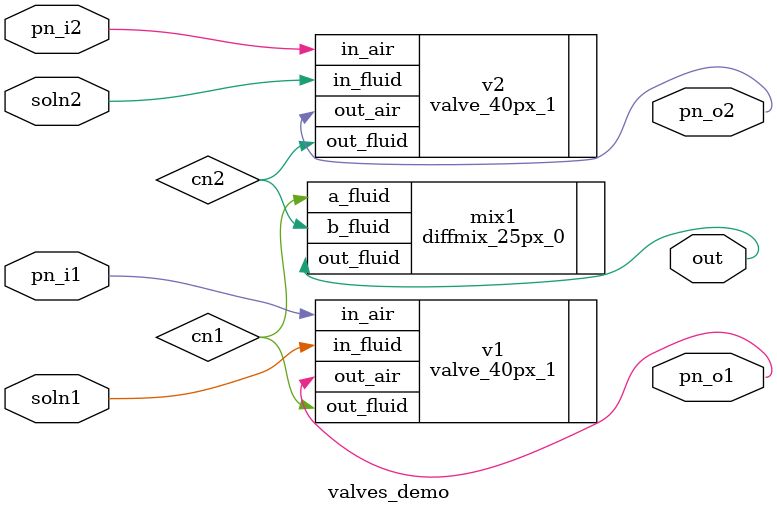
<source format=v>
module valves_demo (
  soln1,
  soln2,
  out,
  pn_i1,
  pn_i2,
  pn_o1,
  pn_o2
);

input soln1, soln2, pn_i1, pn_i2 ;
output out, pn_o1, pn_o2;
wire cn1, cn2 ;

valve_40px_1 v1       (.in_fluid(soln1), .out_fluid(cn1), .in_air(pn_i1), .out_air(pn_o1)) ;
valve_40px_1 v2       (.in_fluid(soln2), .out_fluid(cn2), .in_air(pn_i2), .out_air(pn_o2)) ;
diffmix_25px_0 mix1 (.a_fluid(cn1), .b_fluid(cn2), .out_fluid(out)) ;

endmodule

</source>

====

- **Work required**
Give the material above again exactly as it stands, minus any images.

- **Solution to the problem**
<source format=v>
module valves_demo (
  soln1,
  soln2,
  out,
  pn_i1,
  pn_i2,
  pn_o1,
  pn_o2
);

input soln1, soln2, pn_i1, pn_i2 ;
output out, pn_o1, pn_o2;
wire cn1, cn2 ;

valve_40px_1 v1       (.in_fluid(soln1), .out_fluid(cn1), .in_air(pn_i1), .out_air(pn_o1)) ;
valve_40px_1 v2       (.in_fluid(soln2), .out_fluid(cn2), .in_air(pn_i2), .out_air(pn_o2)) ;
diffmix_25px_0 mix1 (.a_fluid(cn1), .b_fluid(cn2), .out_fluid(out)) ;

endmodule

</source>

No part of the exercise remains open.